ASSIGNMENT :: Read the records below and copy each line that contains "where".

RECORD EXTRACTS ::
[Start of section]

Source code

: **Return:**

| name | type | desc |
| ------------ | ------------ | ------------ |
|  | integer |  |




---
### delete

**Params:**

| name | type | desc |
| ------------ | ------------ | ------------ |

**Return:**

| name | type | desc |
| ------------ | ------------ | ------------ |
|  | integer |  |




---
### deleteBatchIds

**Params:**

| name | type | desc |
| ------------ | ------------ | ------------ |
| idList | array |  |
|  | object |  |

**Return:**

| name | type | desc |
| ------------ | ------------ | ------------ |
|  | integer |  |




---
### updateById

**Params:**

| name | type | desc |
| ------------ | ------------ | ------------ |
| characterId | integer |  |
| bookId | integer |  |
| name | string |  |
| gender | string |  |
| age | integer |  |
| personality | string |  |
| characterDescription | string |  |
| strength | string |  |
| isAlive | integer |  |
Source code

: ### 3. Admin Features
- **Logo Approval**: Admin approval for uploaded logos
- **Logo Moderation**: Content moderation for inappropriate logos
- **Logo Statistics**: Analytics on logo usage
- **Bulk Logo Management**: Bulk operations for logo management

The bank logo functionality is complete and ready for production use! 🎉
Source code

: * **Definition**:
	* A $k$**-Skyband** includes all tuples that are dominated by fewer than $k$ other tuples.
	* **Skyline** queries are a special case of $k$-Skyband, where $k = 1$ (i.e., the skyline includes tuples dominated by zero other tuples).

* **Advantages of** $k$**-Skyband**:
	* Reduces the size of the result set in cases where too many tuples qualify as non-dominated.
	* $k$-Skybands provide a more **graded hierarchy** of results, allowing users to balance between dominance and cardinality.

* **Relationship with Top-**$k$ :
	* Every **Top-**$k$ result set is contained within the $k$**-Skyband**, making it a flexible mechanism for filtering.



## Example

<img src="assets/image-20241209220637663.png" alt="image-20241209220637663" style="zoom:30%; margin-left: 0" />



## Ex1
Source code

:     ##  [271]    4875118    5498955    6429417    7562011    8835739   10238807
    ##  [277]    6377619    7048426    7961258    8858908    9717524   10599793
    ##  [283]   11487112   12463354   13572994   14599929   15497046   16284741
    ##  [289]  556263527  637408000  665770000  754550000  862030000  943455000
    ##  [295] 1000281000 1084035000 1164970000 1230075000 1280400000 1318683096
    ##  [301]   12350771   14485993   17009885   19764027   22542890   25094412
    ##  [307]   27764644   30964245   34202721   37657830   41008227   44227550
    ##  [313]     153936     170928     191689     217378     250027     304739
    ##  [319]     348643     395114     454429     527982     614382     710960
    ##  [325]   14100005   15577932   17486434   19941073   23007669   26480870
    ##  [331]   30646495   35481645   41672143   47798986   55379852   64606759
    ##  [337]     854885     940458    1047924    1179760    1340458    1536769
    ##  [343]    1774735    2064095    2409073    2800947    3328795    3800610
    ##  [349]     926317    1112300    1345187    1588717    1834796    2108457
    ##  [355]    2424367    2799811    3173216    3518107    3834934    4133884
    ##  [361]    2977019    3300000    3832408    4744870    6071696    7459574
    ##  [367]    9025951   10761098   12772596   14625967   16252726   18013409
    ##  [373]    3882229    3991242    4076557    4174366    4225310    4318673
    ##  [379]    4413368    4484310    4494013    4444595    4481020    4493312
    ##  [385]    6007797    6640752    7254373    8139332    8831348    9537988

[End of section]

SOLUTION TO THE EXERCISE ::
	* **Skyline** queries are a special case of $k$-Skyband, where $k = 1$ (i.e., the skyline includes tuples dominated by zero other tuples).
	* Reduces the size of the result set in cases where too many tuples qualify as non-dominated.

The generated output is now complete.